SOURCE TEXT:
========================

May vary from white to brown, depending upon the breed of the hen. There is no difference in nutritive value between a brown shelled and a white shelled egg. Shell colour does not affect flavour or cooking performance of the egg.

Egg White Colour

Sometimes an egg white may have a greenish colour due to the presence of riboflavin (Vitamin B12). Carbon Dioxide in a very fresh egg may cause the white to be cloudy. In both cases, the egg is perfectly safe for consumption, and cooking performance is not affected.

Blood Spots

Blood or "meat" spots are occasionally found on an egg yolk. These tiny spots are not harmful and are caused by the rupture of a blood vessel during the formation of the egg. Mass candling methods reveal most blood spots and those eggs are removed, but even with electronic spotters it is impossible to catch all of them. If desired, the spot can be removed with the tip of a clean knife prior to cooking.

Care, Quality, and Safety

Burnbrae Farms and Agriculture and Agri-Food Canada (AAFC) work cooperatively at the producer, grader, restaurant and retail levels to ensure that our customers can have confidence in the safety and quality of eggs.


To encourage and promote the production and marketing of high-quality shell eggs, the regional Producer Boards maintain an egg quality program for producers prior to grading. In cooperation with Agriculture and Agri-Food Canada (AAFC), ungraded eggs from registered flocks are inspected for interior and exterior quality factors. If flocks are found to have low quality, the eggs are directed to the processing market. Producers are educated to meet inspection standards for management and cleanliness. Testing programs at the farm monitor the barn environment to ensure standards are met. Island Eggs is responsible for grading and packaging the eggs that are produced only by farmers on the Island and other areas of British Columbia. Island Eggs, like all egg producers cooperates fully with the AAFC to ensure that the eggs produced in our laying barns are of the best quality.

========================

WORK TASK:
Write the next part of the egg text, starting right after its final sentence. The items that come next have nothing to do with the egg text.

INFORMATION SHOWN:

========================

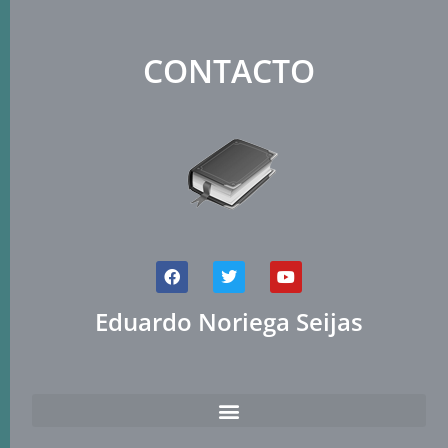
CONTACTO
Eduardo Noriega Seijas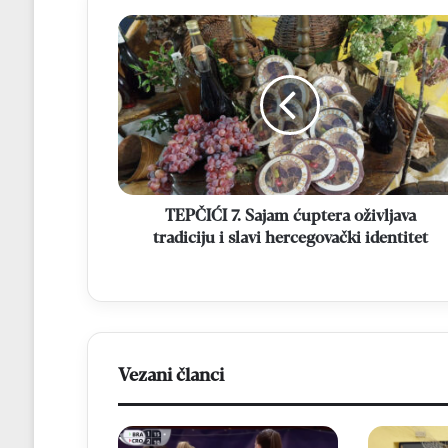
TEPČIĆI
7.
Sajam
ćuptera
oživljava
tradiciju
i
slavi
hercegovački
identitet
TEPČIĆI 7. Sajam ćuptera oživljava
tradiciju i slavi hercegovački identitet
Vezani članci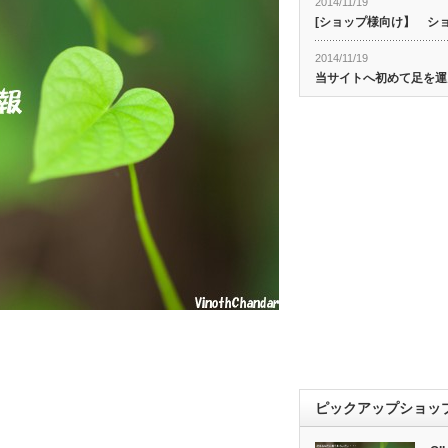
2014/11/19
[ショップ様向け】 シ
2014/11/19
当サイトへ初めて足を運
ピックアップショッ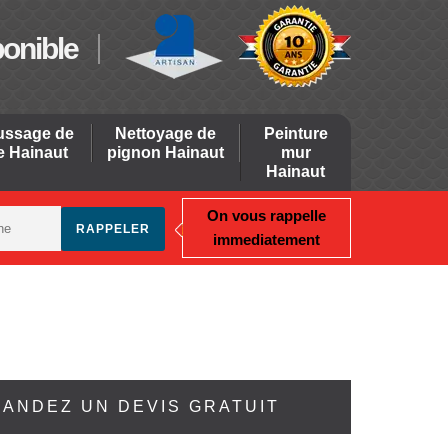
ponible
ssage de
Nettoyage de
Peinture
re Hainaut
pignon Hainaut
mur
Hainaut
On vous rappelle
immediatement
ANDEZ UN DEVIS GRATUIT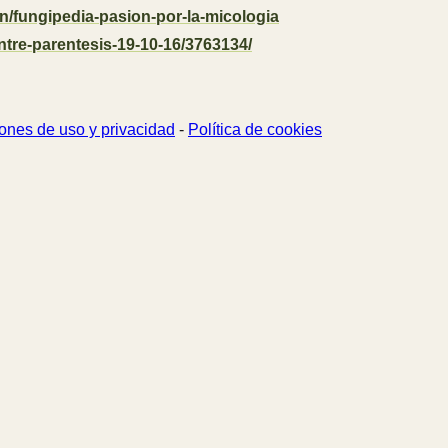
on/fungipedia-pasion-por-la-micologia
entre-parentesis-19-10-16/3763134/
ones de uso y privacidad
-
Política de cookies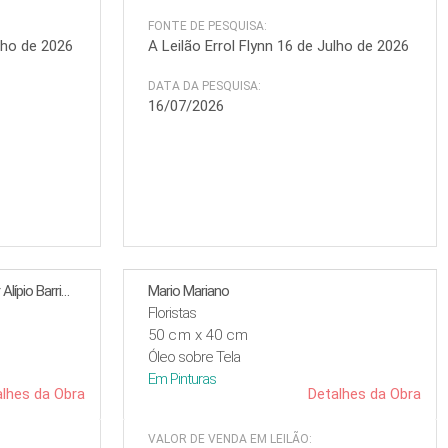
FONTE DE PESQUISA:
ulho de 2026
A Leilão Errol Flynn 16 de Julho de 2026
DATA DA PESQUISA:
16/07/2026
Artur Barrio - Arthur Barrio - Artur Alípio Barrio de Sousa Lopes
Mario Mariano
Floristas
50 cm x 40 cm
Óleo sobre Tela
Em
Pinturas
lhes da Obra
Detalhes da Obra
VALOR DE VENDA EM LEILÃO: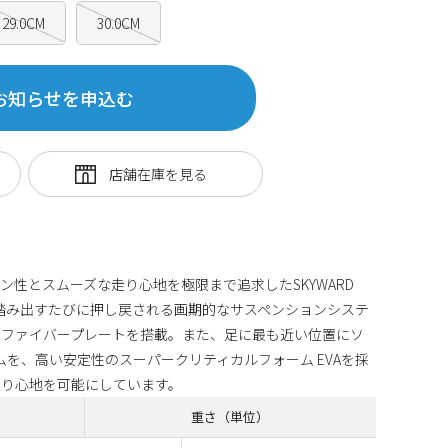
29.0CM
30.0CM
お知らせを申込む
ン性とスムーズな走り心地を極限まで追求したSKYWARD
一歩踏み出すたびに押し戻される画期的なサスペンションシステ
ンファイバープレートを搭載。また、足に最も近い位置にソ
ムを、高い安定性のスーパークリティカルフォーム EVAを採
走り心地を可能にしています。
重さ（単位）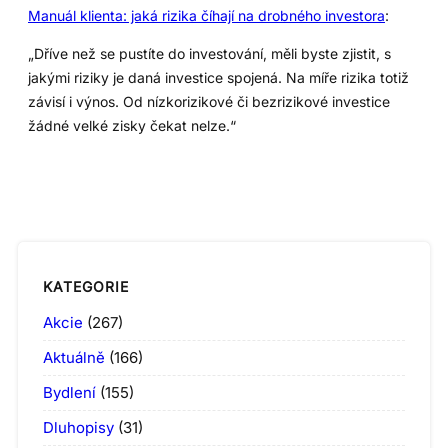
Manuál klienta: jaká rizika číhají na drobného investora
:
„Dříve než se pustíte do investování, měli byste zjistit, s
jakými riziky je daná investice spojená. Na míře rizika totiž
závisí i výnos. Od nízkorizikové či bezrizikové investice
žádné velké zisky čekat nelze.“
KATEGORIE
Akcie
(267)
Aktuálně
(166)
Bydlení
(155)
Dluhopisy
(31)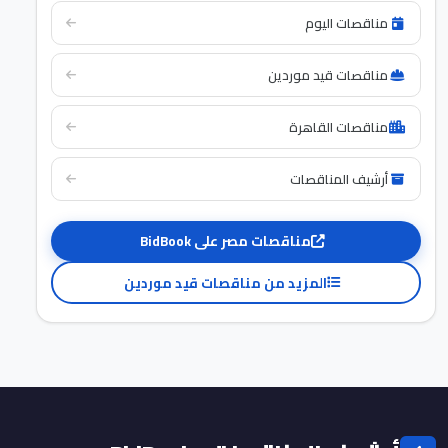
مناقصات اليوم
مناقصات قيد موردين
مناقصات القاهرة
أرشيف المناقصات
مناقصات مصر على BidBook
المزيد من مناقصات قيد موردين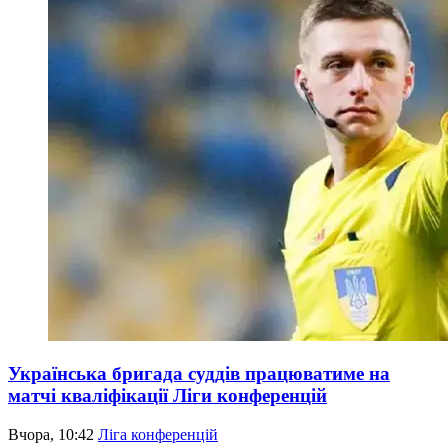
Українська бригада суддів працюватиме на
матчі кваліфікації Ліги конференцій
Вчора, 10:42
Ліга конференцій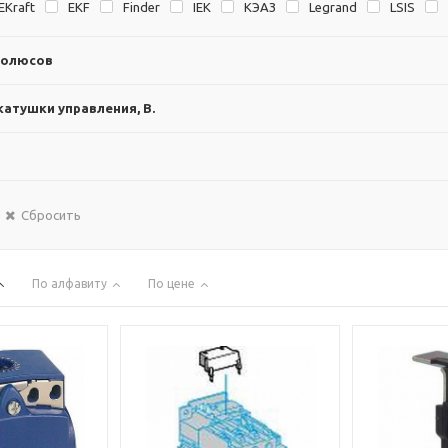
EKraft
EKF
Finder
IEK
KЭAЗ
Legrand
LSIS
полюсов
атушки управления, В.
Сбросить
По алфавиту
По цене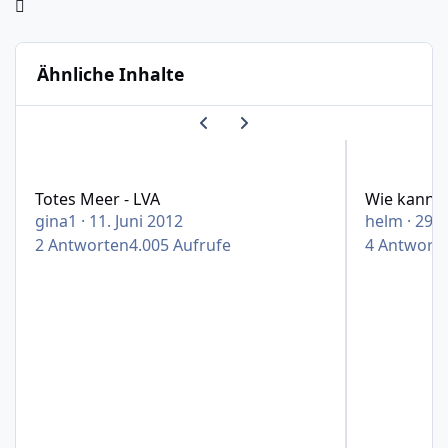
Ähnliche Inhalte
Vorherige Karussell-Folie
Nächste Karussell-Folie
Totes Meer - LVA
Wie kann ich 
Totes Meer - LVA
Wie kann i
gina1
·
11. Juni 2012
helm
·
29.
2
Antworten
4.005
Aufrufe
4
Antwort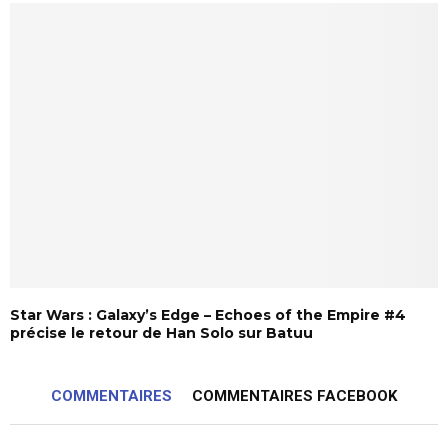
Star Wars : Galaxy’s Edge – Echoes of the Empire #4
précise le retour de Han Solo sur Batuu
COMMENTAIRES
COMMENTAIRES FACEBOOK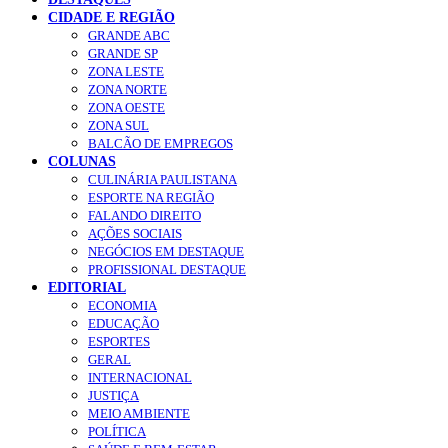
CIDADE E REGIÃO
GRANDE ABC
GRANDE SP
ZONA LESTE
ZONA NORTE
ZONA OESTE
ZONA SUL
BALCÃO DE EMPREGOS
COLUNAS
CULINÁRIA PAULISTANA
ESPORTE NA REGIÃO
FALANDO DIREITO
AÇÕES SOCIAIS
NEGÓCIOS EM DESTAQUE
PROFISSIONAL DESTAQUE
EDITORIAL
ECONOMIA
EDUCAÇÃO
ESPORTES
GERAL
INTERNACIONAL
JUSTIÇA
MEIO AMBIENTE
POLÍTICA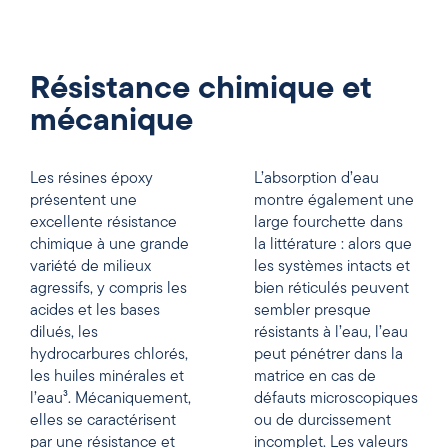
Résistance chimique et
mécanique
Les résines époxy
L’absorption d’eau
présentent une
montre également une
excellente résistance
large fourchette dans
chimique à une grande
la littérature : alors que
variété de milieux
les systèmes intacts et
agressifs, y compris les
bien réticulés peuvent
acides et les bases
sembler presque
dilués, les
résistants à l’eau, l’eau
hydrocarbures chlorés,
peut pénétrer dans la
les huiles minérales et
matrice en cas de
l’eau³. Mécaniquement,
défauts microscopiques
elles se caractérisent
ou de durcissement
par une résistance et
incomplet. Les valeurs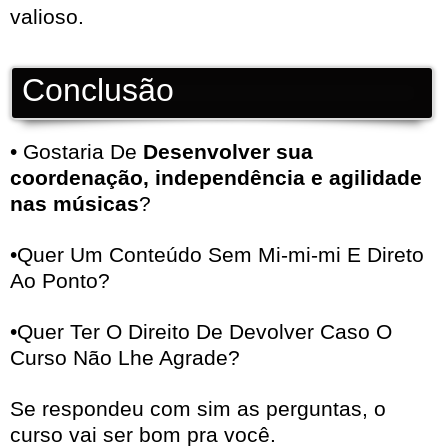
valioso.
Conclusão
• Gostaria De
Desenvolver sua
coordenação, independência e agilidade
nas músicas
?
•Quer Um Conteúdo Sem Mi-mi-mi E Direto
Ao Ponto?
•Quer Ter O Direito De Devolver Caso O
Curso Não Lhe Agrade?
Se respondeu com sim as perguntas, o
curso vai ser bom pra você.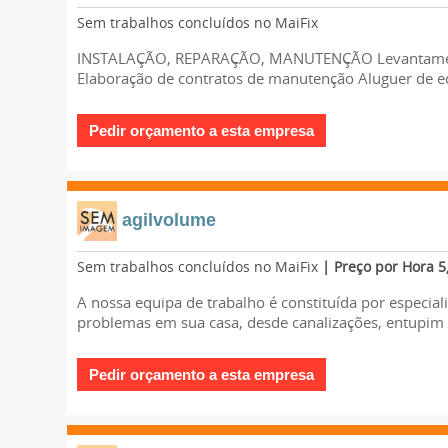
Sem trabalhos concluídos no MaiFix
INSTALAÇÃO, REPARAÇÃO, MANUTENÇÃO Levantamentos
Elaboração de contratos de manutenção Aluguer de 
agilvolume
Sem trabalhos concluídos no MaiFix
| Preço por Hora 5
A nossa equipa de trabalho é constituída por especial
problemas em sua casa, desde canalizações, entupim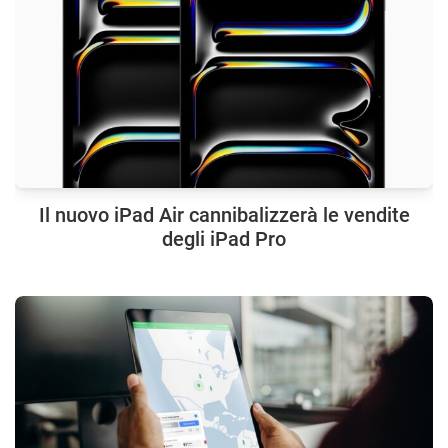
Il nuovo iPad Air cannibalizzerà le vendite
degli iPad Pro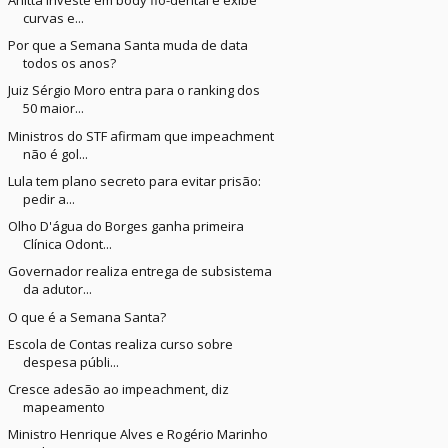
curvas e...
Por que a Semana Santa muda de data
todos os anos?
Juiz Sérgio Moro entra para o ranking dos
50 maior...
Ministros do STF afirmam que impeachment
não é gol...
Lula tem plano secreto para evitar prisão:
pedir a...
Olho D'água do Borges ganha primeira
Clínica Odont...
Governador realiza entrega de subsistema
da adutor...
O que é a Semana Santa?
Escola de Contas realiza curso sobre
despesa públi...
Cresce adesão ao impeachment, diz
mapeamento
Ministro Henrique Alves e Rogério Marinho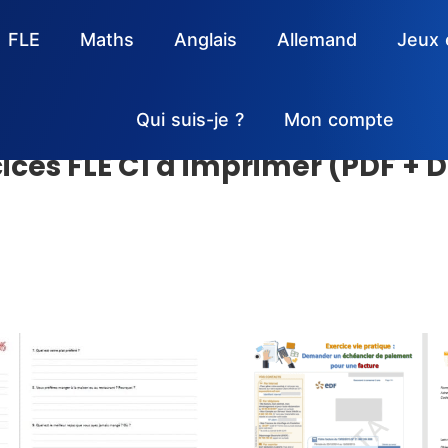
FLE
Maths
Anglais
Allemand
Jeux 
Qui suis-je ?
Mon compte
ices FLE C1 à imprimer (PDF +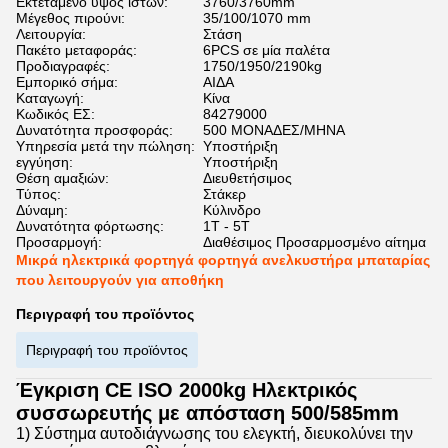
Εκτεταμένο ύψος ιστών:
3760/3760mm
Μέγεθος πιρούνι:
35/100/1070 mm
Λειτουργία:
Στάση
Πακέτο μεταφοράς:
6PCS σε μία παλέτα
Προδιαγραφές:
1750/1950/2190kg
Εμπορικό σήμα:
ΑΙΔΑ
Καταγωγή:
Κίνα
Κωδικός ΕΣ:
84279000
Δυνατότητα προσφοράς:
500 ΜΟΝΑΔΕΣ/ΜΗΝΑ
Υπηρεσία μετά την πώληση:
Υποστήριξη
εγγύηση:
Υποστήριξη
Θέση αμαξιών:
Διευθετήσιμος
Τύπος:
Στάκερ
Δύναμη:
Κύλινδρο
Δυνατότητα φόρτωσης:
1Τ - 5Τ
Προσαρμογή:
Διαθέσιμος Προσαρμοσμένο αίτημα
Μικρά ηλεκτρικά φορτηγά φορτηγά ανελκυστήρα μπαταρίας
που λειτουργούν για αποθήκη
Περιγραφή του προϊόντος
Περιγραφή του προϊόντος
Έγκριση CE ISO 2000kg Ηλεκτρικός
συσσωρευτής με απόσταση 500/585mm
1) Σύστημα αυτοδιάγνωσης του ελεγκτή, διευκολύνει την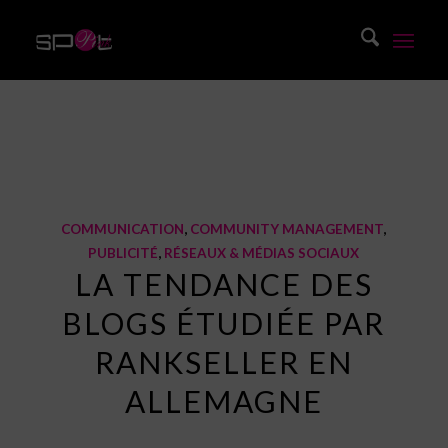
Blog
Vous êtes ici :
Accueil
/
Blog
/
Communication
/
La tendance des blogs étudiée par rankseller en Allemagne
COMMUNICATION
,
COMMUNITY MANAGEMENT
,
PUBLICITÉ
,
RÉSEAUX & MÉDIAS SOCIAUX
LA TENDANCE DES
BLOGS ÉTUDIÉE PAR
RANKSELLER EN
ALLEMAGNE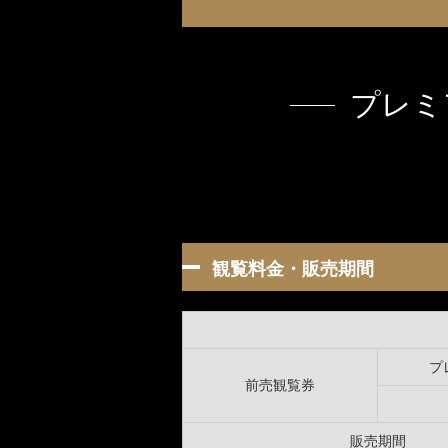
森感覚アスレチック DOKIDOKI
カフェテリア オーク
グッズ・ショップ情報
パーク
ハロー
MotoGP™
プレミ
プレミアムステイルーム
スーペリ
空のアスレチックひろば KONOMI
グランツーリスモカフェ
もてぎ2&4レース
モータースポーツ
ホンダ
観覧料金・販売期間
アジアロードレース選手権
全日本トラ
スタンダードルーム
のぞみの
もて耐
JOY耐
プ
前売観覧券
もてぎロードレース
も
大人も楽しめるレーシングカート
販売期間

========================

WRITTEN REPLY:
The trip from the hen to grading station to the retail shelf takes about 4-10 days. At the grading station, the eggs are washed and sanitized in a high-speed tunnel washer. Then, a thin film of odorless mineral oil is sometimes applied to help seal the porous shell and preserve freshness. Eggs are then candled by passing them over a strong light to remove any imperfect ones. Legislation ensures that all eggs sold in retail stores and restaurants must be graded at a station which conforms to rigorous federal standards. Canadian Grade A eggs must have a thick egg white and well-centered yolk, a very small air cell and a clean, sound shell.

Storage/Handling/Cooking Guidelines

Here are some brief guidelines to help you with the easy and safe storage and handling of eggs in your home. 

  • Always store eggs in the refrigerator in their original cartons. This will keep them fresh and prevent them from absorbing odors from other foods in the refrigerator.
  • Eggs are usually good if refrigerated for one to two weeks after purchase. The "sell by" date is 30 days after the pack date on the carton. They are good however 4 -5 weeks beyond the pack date.
  • To tell if an egg is fresh, place it in a bowl of water. Fresh eggs will sink to the bottom and lie on the side. As the egg ages, the air cell in the large end becomes larger. As it does, the egg becomes more buoyant. An older egg will stand up in the bowl of water and a really old egg bobs along the top.
  • A cloudy white is a sign of freshness. The cloudiness comes from the high carbon dioxide content of a freshly laid egg.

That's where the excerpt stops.